Quick, what songs from the seventies do you think of first when I say Eric Clapton? I'd lay odds that at least one, if not two of them, would be either "After Midnight" or "Cocaine."
Back in the early 1970's, there was a great trivia question you could ask, and very few people would know the answer. Who wrote the Eric Clapton hits "After Midnight" and "Cocaine"? Of course everybody knows the answer now, but back then hardly anybody had ever heard of a guy named J. J. Cale.
You could make a pretty convincing argument that Clapton's solo career wouldn't have taken off quite as quickly if it hadn't been for J. J. Cale. A casual fan of Clapton's music from that time period, like me, probably couldn't even tell you the name of another song that he had a hit with during that period.
Oh yeah, his cover of Bob Marley's "I Shot The Sheriff," got airplay around the same time. Nine times out of ten if they played an Eric Clapton song on the radio (FM radio, you'd never hear any of his stuff on the AM dial – far too risqué), it would be one of those three. But more often than not, it would be one of the former two.
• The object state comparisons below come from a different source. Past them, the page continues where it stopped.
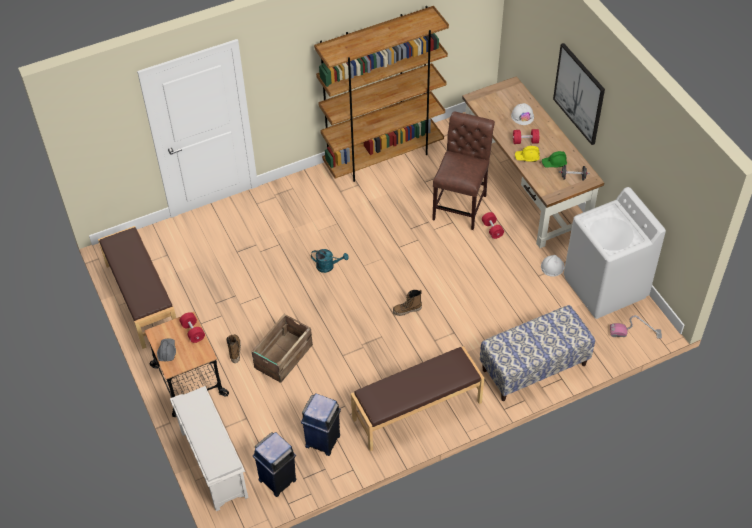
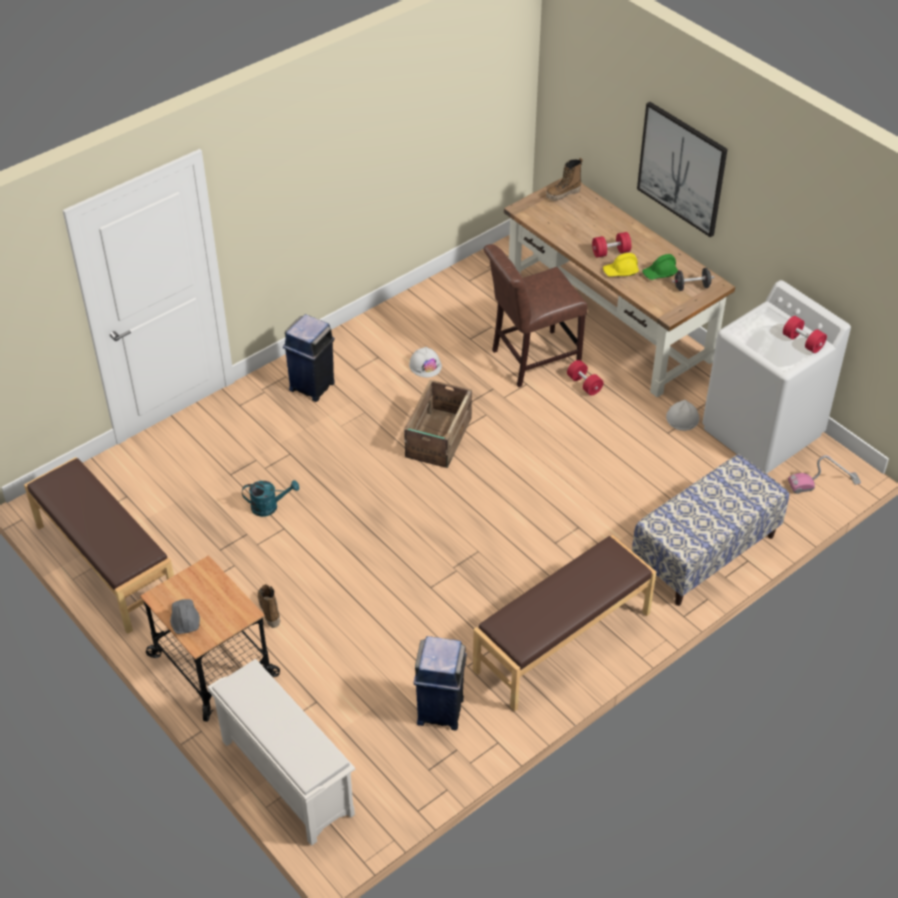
camera: 15 degrees left, 5 degrees down
(193, 332) = (216, 584): red dumbbell -> red dumbbell (802, 342)
(278, 479) = (391, 779): blue trash can -> blue trash can (312, 386)
(282, 357) = (343, 605): crate -> crate (437, 438)
(328, 266) = (370, 471): turquoise watering can -> turquoise watering can (269, 506)
(383, 157) = (402, 316): brown bookcase -> none
(407, 310) = (502, 510): boot -> boot (563, 194)
(461, 205) = (530, 359): brown chair -> brown chair turned 120 degrees counterclockwise
(522, 116) = (595, 222): white hard hat -> white hard hat (425, 365)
I've never been a big fan of Clapton, but to give him credit where credit is due, he was always quick to mention this great guitar player from California who was good enough to let him play a couple of his songs. Gradually people began to get to know the name J. J. Cale, until you'd hear his versions of "After Midnight" and "Cocaine" on the radio about as often as you'd hear Clapton's.
Mainly because he couldn't be bothered to play the game, and he preferred to stay at home and play guitar over going out on the road (the story goes that he said if I can't get home to my own bed after a gig I'm not interested), Cale has always remained on the edges of the limelight. He's known by those who care to seek out fine guitar playing and a rough hewn voice, but for the majority he's just a name on the credits of a couple of Eric Clapton songs.